The Petit Paumé is a student association of EMLYON Business School created in 1968, which name comes from Jacques Brel's popular song Les Paumés du petit matin (1962).

The Petit Paumé's aim is to design and to distribute a critical and free guide of the city of Lyon. Thus, the association tests all the city restaurants, bars and shops that it wishes to mention in its annual guide.

Each of its members (about 30) is both a tester and a writer.

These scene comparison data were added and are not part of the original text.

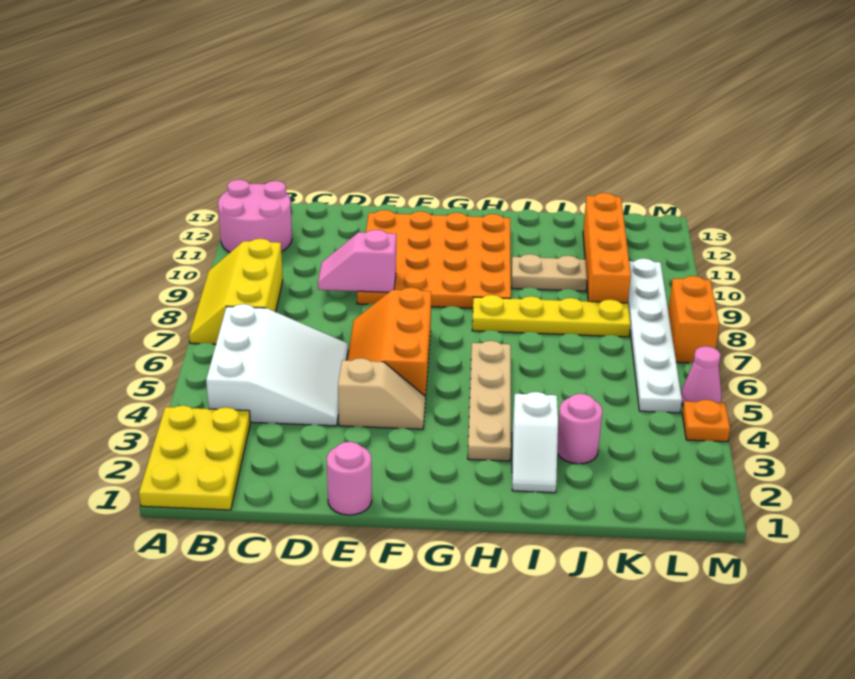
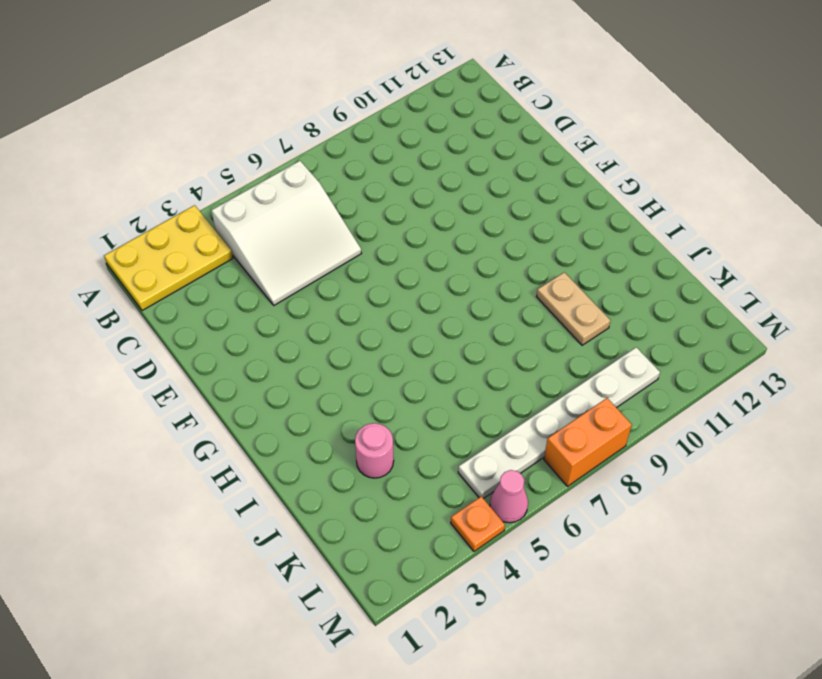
none -> yellow 2x3 slope [189,239,283,344]
none -> pink 2x2 round brick [218,180,292,252]
none -> pink 1x1 round brick [327,442,372,515]

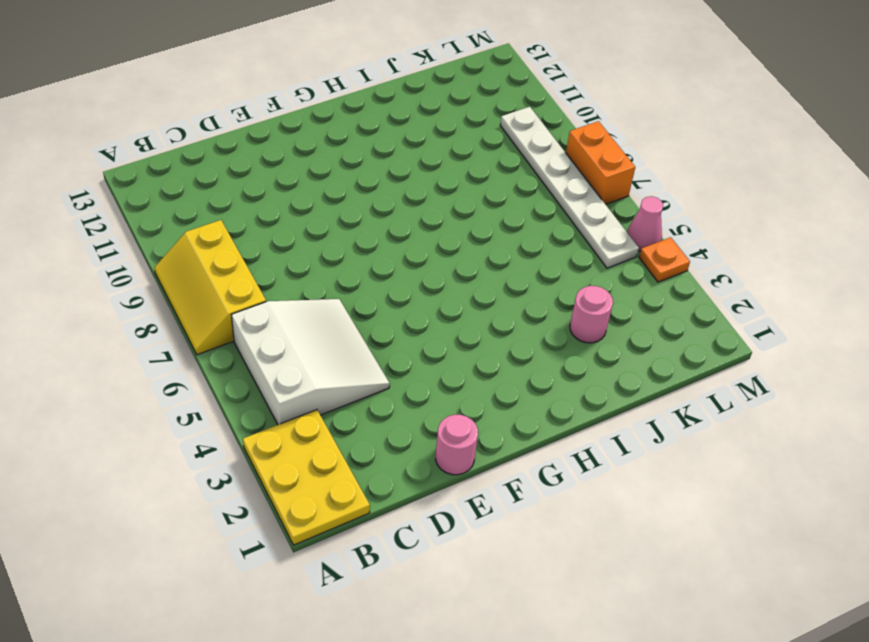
none -> pink 2x2 round brick [218,180,292,252]
none -> tan 1x2 slope [338,358,425,429]
none -> orange 2x3 slope [348,287,431,399]

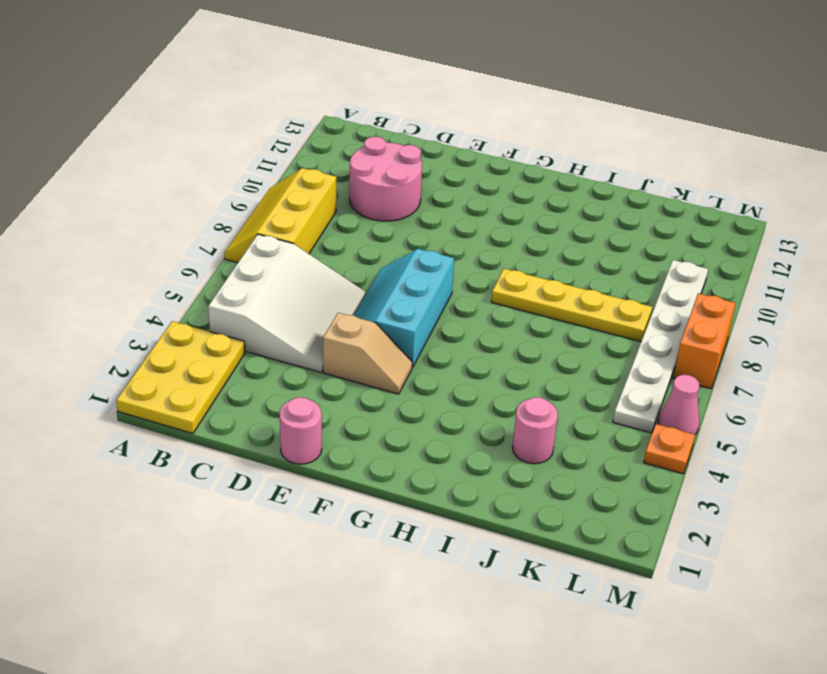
pink 2x2 round brick [349,137,422,221] -> pink 2x2 round brick moved to [218,180,292,252]
cyan 2x3 slope [354,249,454,367] -> orange 2x3 slope [348,287,431,399]
none -> orange 4x4 plate [357,210,511,309]
none -> tan 1x4 plate [468,341,511,461]
none -> white 1x2 slope [512,392,558,493]

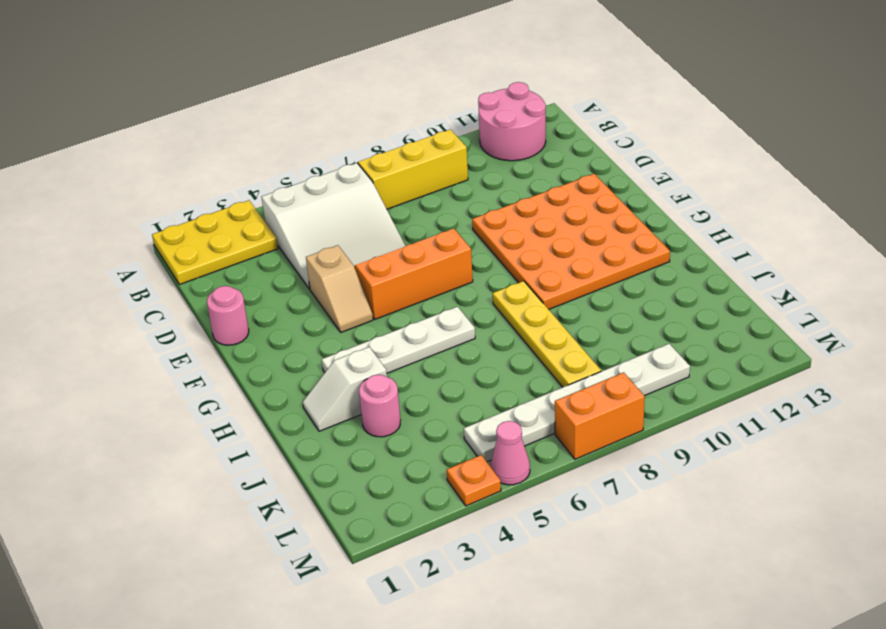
white 1x4 plate [322,307,475,373] -> tan 1x4 plate [468,341,511,461]
none -> tan 1x2 plate [512,254,587,291]
none -> orange 1x4 brick [583,193,631,303]
none -> pink 1x2 slope [318,230,396,292]

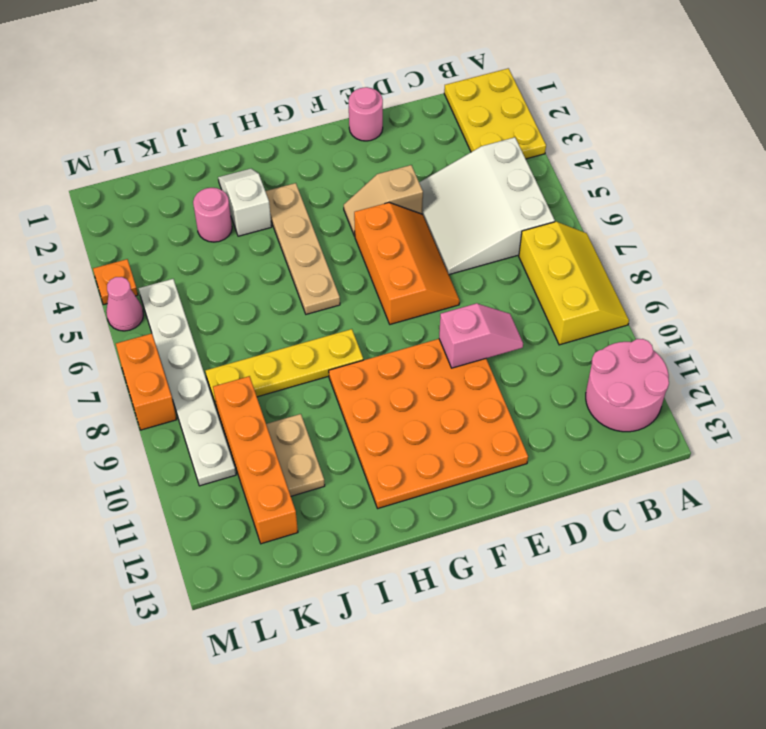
tan 1x2 plate [266,414,325,496] -> tan 1x2 plate turned to [512,254,587,291]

They print about 300,000 copies of the guidebook per year.

The Petit Paumé publishes a paper version of the guide, a weekly newsletter sent by e-mail, an app for Android and iOS.

== Sections ==
Some examples of chapters in the guide are:

- "Lyon pratique" (Practical Lyon)
- "Cycle de la vie : Naissance, Étudiant, Célibataires, Mariage..." (Life cycle: Birth, Student, Singles, Wedding...)
- "Temps Libre : Activités, Offrir, Coiffeur, Beauté, Voyage..." (Free time: Activities, Gifting, Hairdresser, Beauty, Trips...)
- "Culture : Événements, Livres, Musique, Théâtre, Musée..." (Culture: Events, Books, Music, Theater, Museum...)
- "Péchés Mignons : Pâtisseries, Salons de Thé, Pain Vin Fromage, Épiceries, Traiteur" (Little weakness: Pastries, Tea house, Bread Wine Cheese, Delicatessen, Caterer)
- "Restaurants"
- "Bars"
- "Boîtes" (Nightclubs)
- "Fripon" (Naughty)

== Events ==
Events organised by the Petit Paumé include:

- The "Village du Petit Paumé" : in May or June, the Village du Petit Paumé brings together more than 25 craft producers on Place Saint-Jean during a traditional and cultural celebration. This two-day event attracts about 65,000 people.
- The "Lancement du Guide" (the Guidebook Launching): in October, the launchings in Villeurbanne, Croix-Rousse and above all on Place Bellecour gather together more than 150,000 inhabitants of Lyon. These launchings are usually accompanied by concerts, street shows, etc. designed to entertain the crowd.
- The "Nuit du Petit Paumé" (the Petit Paumé Night): organized each year at the time of the Guidebook Launching, the Petit Paumé Night is a party which notably enables several thousands of people to get a limited edition of the brand-new guidebook. One of the main issues of the party is to remind people that the guidebook is made by students.